Reproduce the DHCP passage below in full, word for word.

Segment Start: Source document

DHCP is based on a client-server paradigm, in which the DHCP client, for example, a desktop computer, contacts a DHCP server for configuration parameters. The DHCP server is typically centrally located and operated by the network administrator. Because the server is run by a network administrator, DHCP clients can be reliably and dynamically configured with parameters appropriate to the current network architecture.

Most enterprise networks consist of multiple subnets divided into subnetworks referred to as Virtual LANS (VLANs), where routers route between the subnetworks. Since routers do not pass broadcasts by default, a DHCP server would be needed on each subnet unless the routers are configured to forward the DHCP broadcast using the DHCP Relay Agent feature.

Understanding DHCP

DHCP was originally defined in Requests for Comments (RFCs) 1531 , and has since been obsoleted by RFC 2131 . DHCP is based on the Bootstrap Protocol (BootP), which is defined in RFC 951 .

DHCP is used by workstations (hosts) to get initial configuration information, such as an IP address, subnet mask, and default gateway upon bootup. Since each host needs an IP address to communicate in an IP network, DHCP eases the administrative burden of manually configuring each host with an IP address. Furthermore, if a host moves to a different IP subnet, it must use a different IP address than the one it previously used. DHCP takes care of this automatically. It allows the host to choose an IP address in the correct IP subnet.

Segment End: Source document
Segment Start: Given material

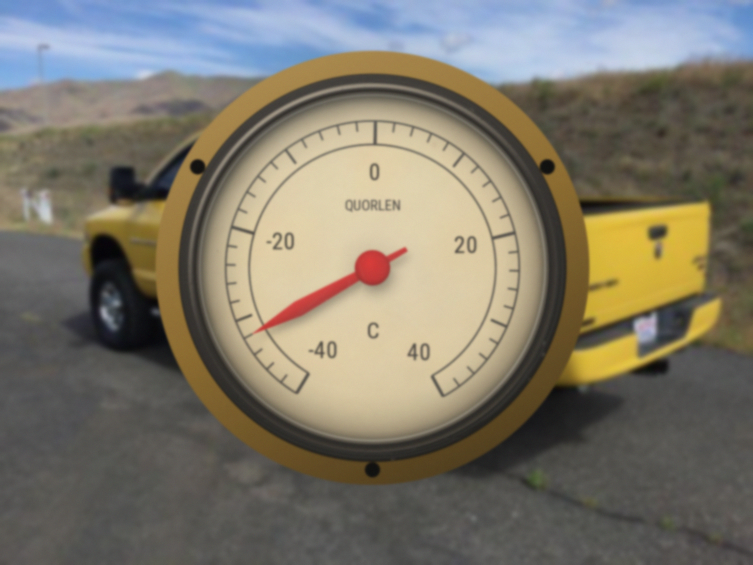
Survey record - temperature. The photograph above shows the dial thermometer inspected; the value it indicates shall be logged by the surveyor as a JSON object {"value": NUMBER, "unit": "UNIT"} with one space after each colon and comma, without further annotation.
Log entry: {"value": -32, "unit": "°C"}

Segment End: Given material

* Answer section *
DHCP is based on a client-server paradigm, in which the DHCP client, for example, a desktop computer, contacts a DHCP server for configuration parameters. The DHCP server is typically centrally located and operated by the network administrator. Because the server is run by a network administrator, DHCP clients can be reliably and dynamically configured with parameters appropriate to the current network architecture.

Most enterprise networks consist of multiple subnets divided into subnetworks referred to as Virtual LANS (VLANs), where routers route between the subnetworks. Since routers do not pass broadcasts by default, a DHCP server would be needed on each subnet unless the routers are configured to forward the DHCP broadcast using the DHCP Relay Agent feature.

Understanding DHCP

DHCP was originally defined in Requests for Comments (RFCs) 1531 , and has since been obsoleted by RFC 2131 . DHCP is based on the Bootstrap Protocol (BootP), which is defined in RFC 951 .

DHCP is used by workstations (hosts) to get initial configuration information, such as an IP address, subnet mask, and default gateway upon bootup. Since each host needs an IP address to communicate in an IP network, DHCP eases the administrative burden of manually configuring each host with an IP address. Furthermore, if a host moves to a different IP subnet, it must use a different IP address than the one it previously used. DHCP takes care of this automatically. It allows the host to choose an IP address in the correct IP subnet.